[Extracted text]:
=== Begin Enclosure ===

Monday, February 09, 2015

Better Is One Day with My Barista: Lost In Translation

Grave stone of Jonathan Edwards, Princeton, New Jersey

Sometimes an intended message is lost in translation. This happened to me this past Saturday.

I was in Orlando waiting to fly back to Detroit. My flight was scheduled to depart at 2 PM. We didn't leave until 5. I was sitting in the plane, docked at the terminal, for 3 hours. The pilot said there were some things on the aircraft that needed to be checked. One of them was a dent in the plane. When I heard this I thought, "No way I want to fly in a dented plane!" Then I remembered all the dented cars I've had and a peace swept over me. Those dents didn't affect their drivability, therefore the dent on this plane will not affect its flyability. (Sometimes logic heals.)

=== End Enclosure ===

[Provided data]:
=== Begin Enclosure ===

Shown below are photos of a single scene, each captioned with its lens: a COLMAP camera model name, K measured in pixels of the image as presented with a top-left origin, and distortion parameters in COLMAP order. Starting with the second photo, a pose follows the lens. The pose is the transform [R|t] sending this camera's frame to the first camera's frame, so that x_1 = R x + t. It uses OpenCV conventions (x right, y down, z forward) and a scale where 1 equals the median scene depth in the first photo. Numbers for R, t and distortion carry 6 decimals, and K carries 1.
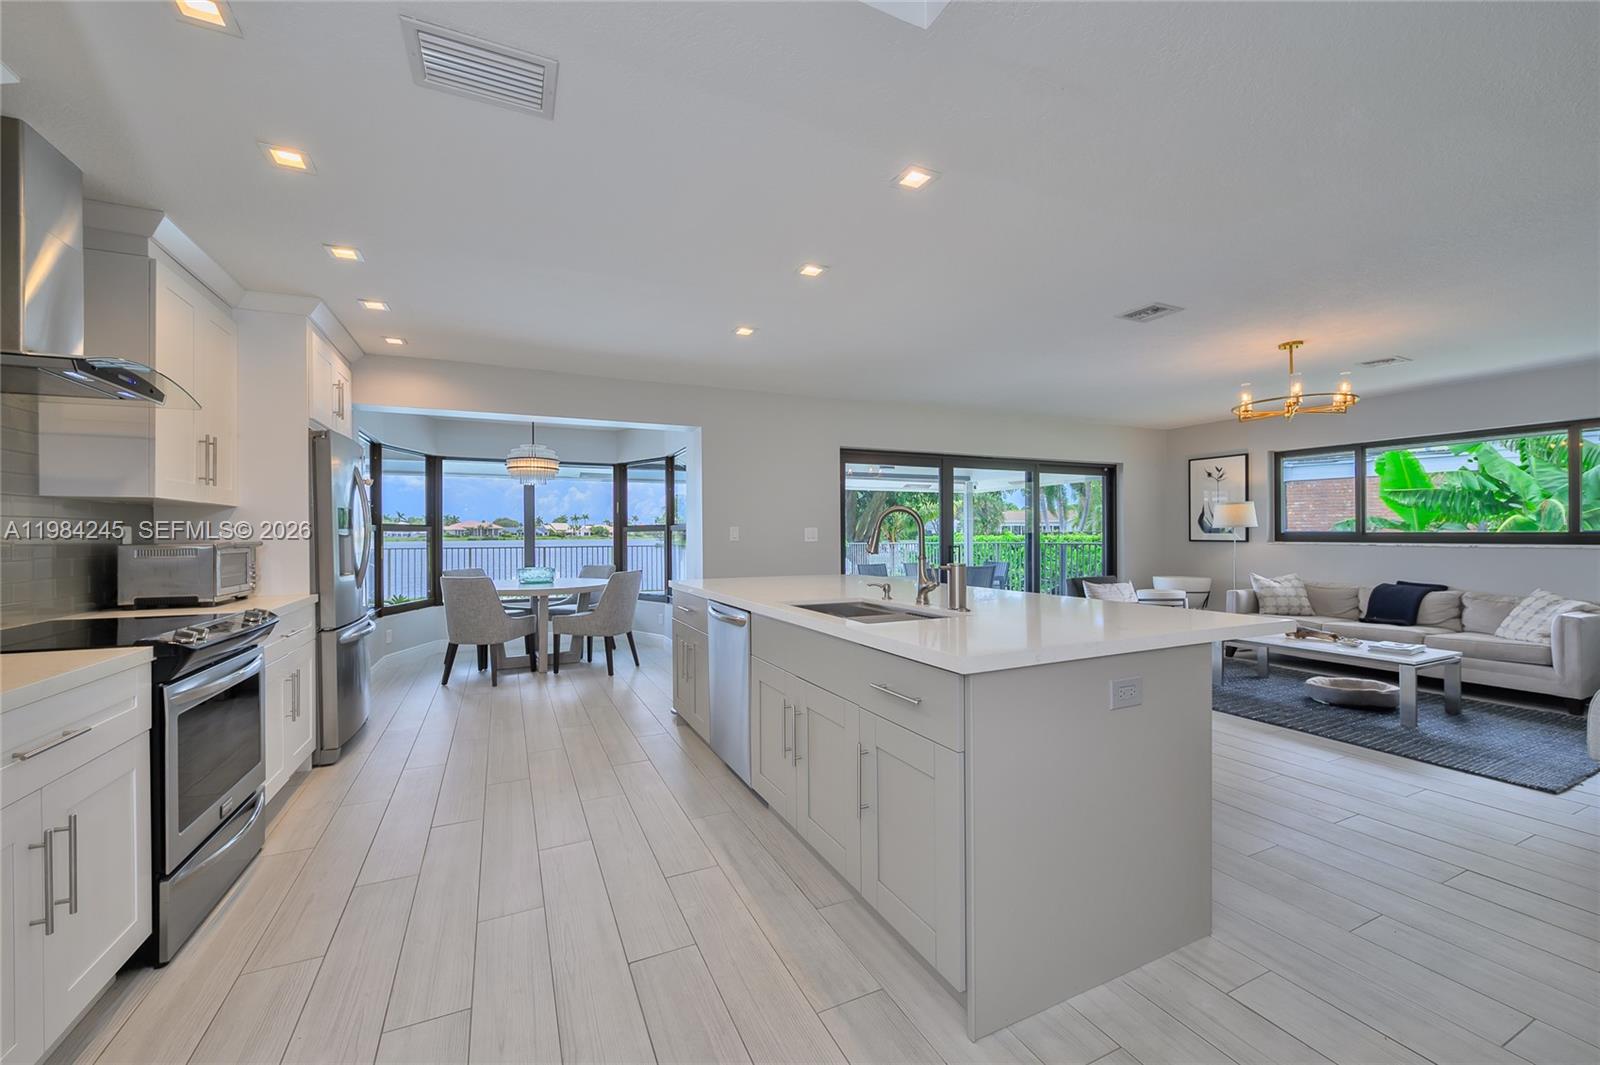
lens RADIAL K [[626.3, 0, 800.0], [0, 626.3, 532.5], [0, 0, 1]] dist [-0.008395, -0.000172]
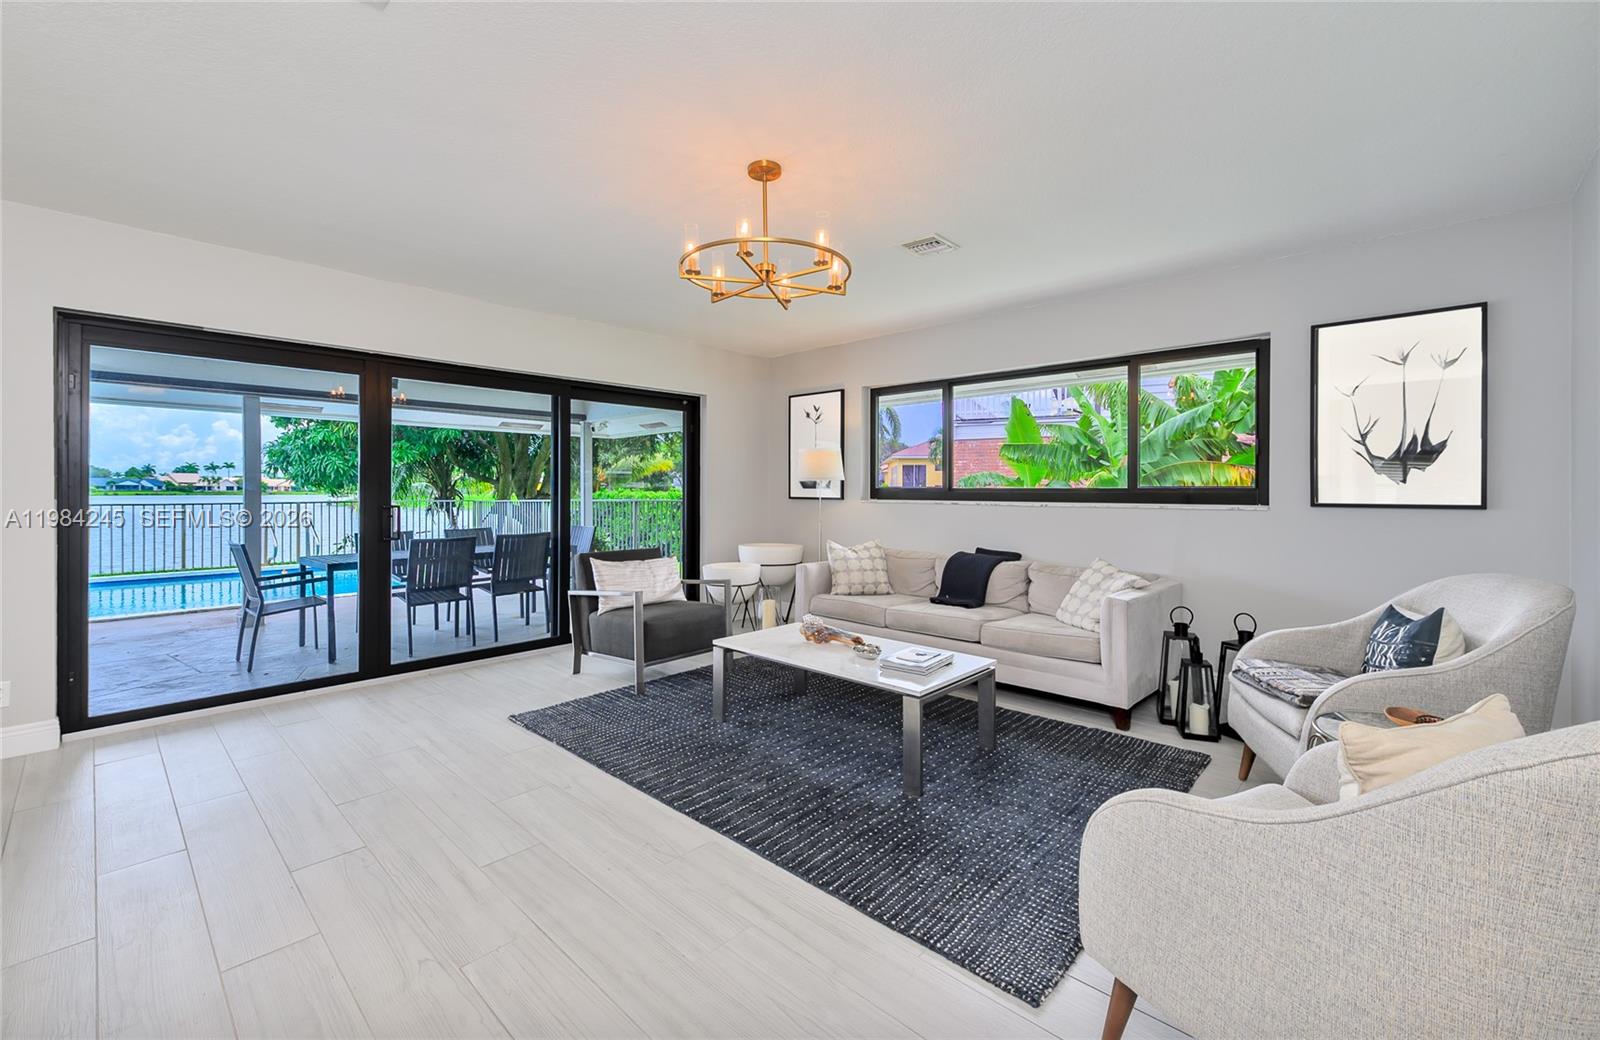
lens RADIAL K [[654.6, 0, 802.7], [0, 654.6, 488.8], [0, 0, 1]] dist [0.012182, 0.000139]
pose [[0.925167, 0.006421, 0.379506, 0.358203], [-0.006364, 0.999979, -0.001404, 0.002893], [-0.379507, -0.001117, 0.925188, 0.246754]]
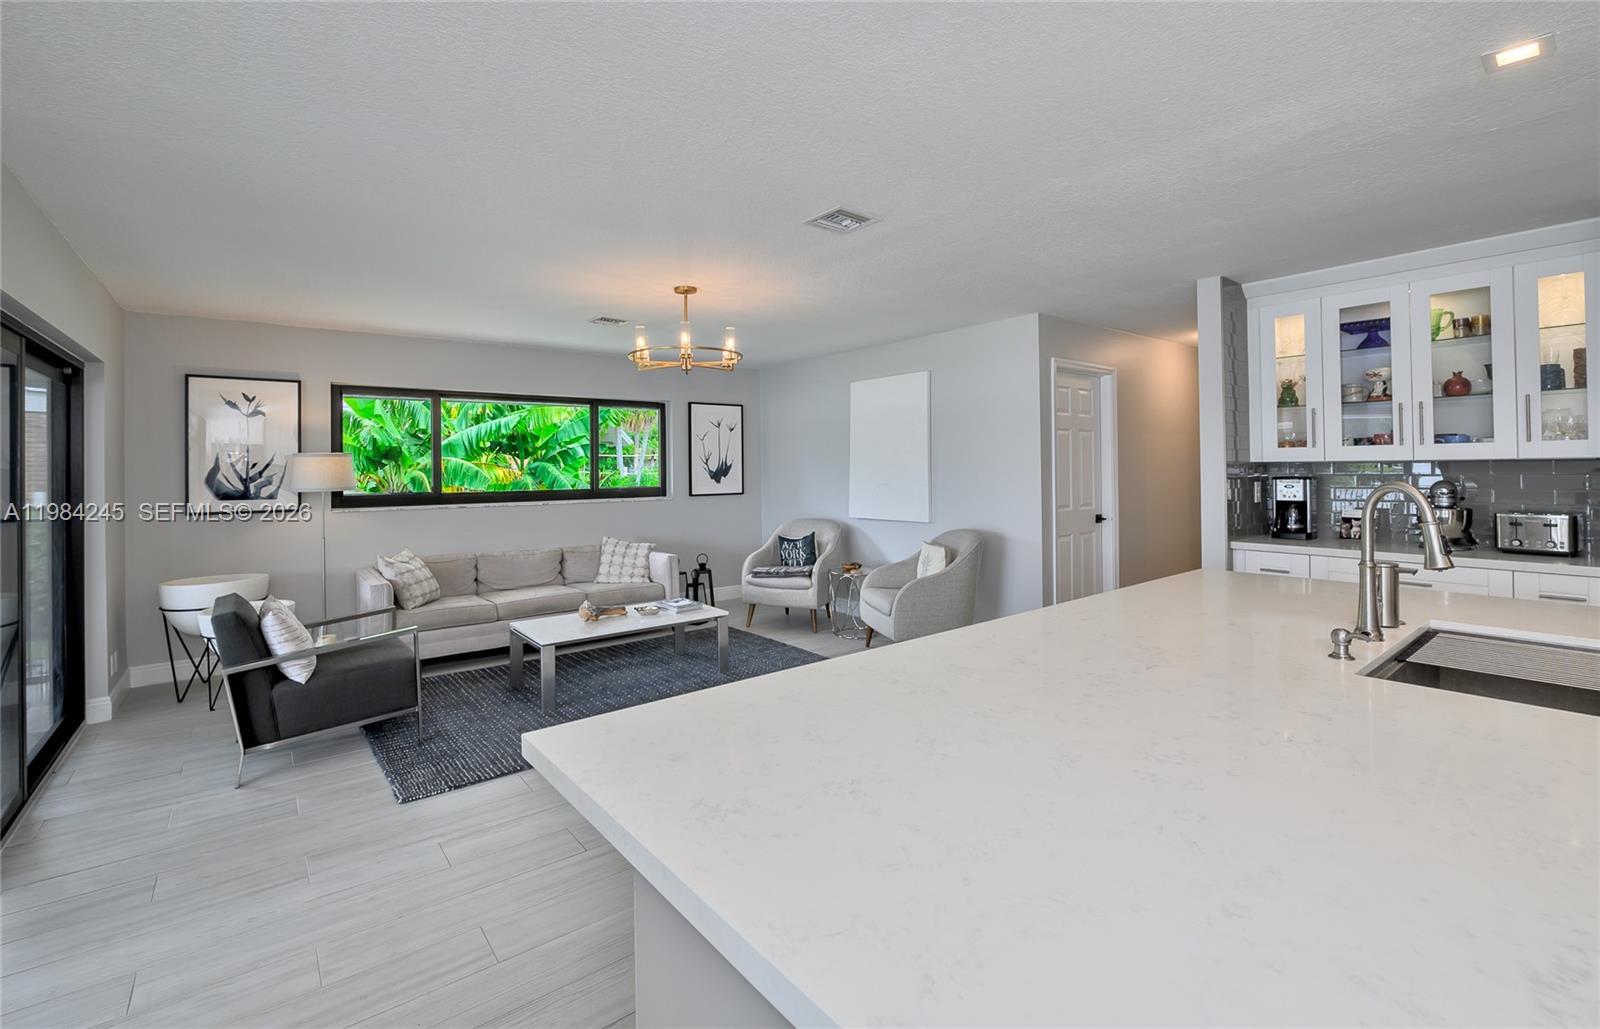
lens RADIAL K [[683.8, 0, 795.5], [0, 683.8, 462.8], [0, 0, 1]] dist [-0.001117, -0.000080]
pose [[-0.212059, 0.013113, 0.977169, -0.123489], [0.008466, 0.999897, -0.011581, -0.024436], [-0.977220, 0.005817, -0.212148, 0.646230]]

=== End Enclosure ===

[Study questions]:
A. Repeat word for word the section of the "Lost In Translation" blog post from "Better Is One" up to and including "this past Saturday.".
B. Write what comes next in the "Lost In Translation" blog post about the delayed flight, picking up after its last sentence.

[Answers provided]:
A.
Better Is One Day with My Barista: Lost In Translation

Grave stone of Jonathan Edwards, Princeton, New Jersey

Sometimes an intended message is lost in translation. This happened to me this past Saturday.

B.
I called Linda to let her know I would be home late. This is the message I left her:

"Hi Linda. It's almost 4 and this plane is still on the ground here in Orlando. They are checking some things about the plane. It's going to be OK - there are some minor thing they have to check. So I'm not sure when I'm coming in...  Bye bye."

Whenever someone calls us and leaves a message we can go to our provider's website and pull up a written transcript of the voice message. I did this. When I read the message I thought "O no! I don't want Linda to read that!" The transcription read:

"Hi Brenda - it's almost 4:00 in this claim is still on the ground here in Atlanta. they're-checking some things about the flame and you know I don't gonna be okay they're-just-just minor things they-have-to. So I'm not sure when I'm coming in...  Bye bye."

I did not want Linda to read this and be concerned that: 1) I called her 'Brenda,' 2) I was in Atlanta, not Orlando, 3) the plane was on fire, and 4) I'm so shook up that I can't even use proper grammar to express it ("you know I don't gonna be OK"). So I called her on her cell phone and gave her the original message.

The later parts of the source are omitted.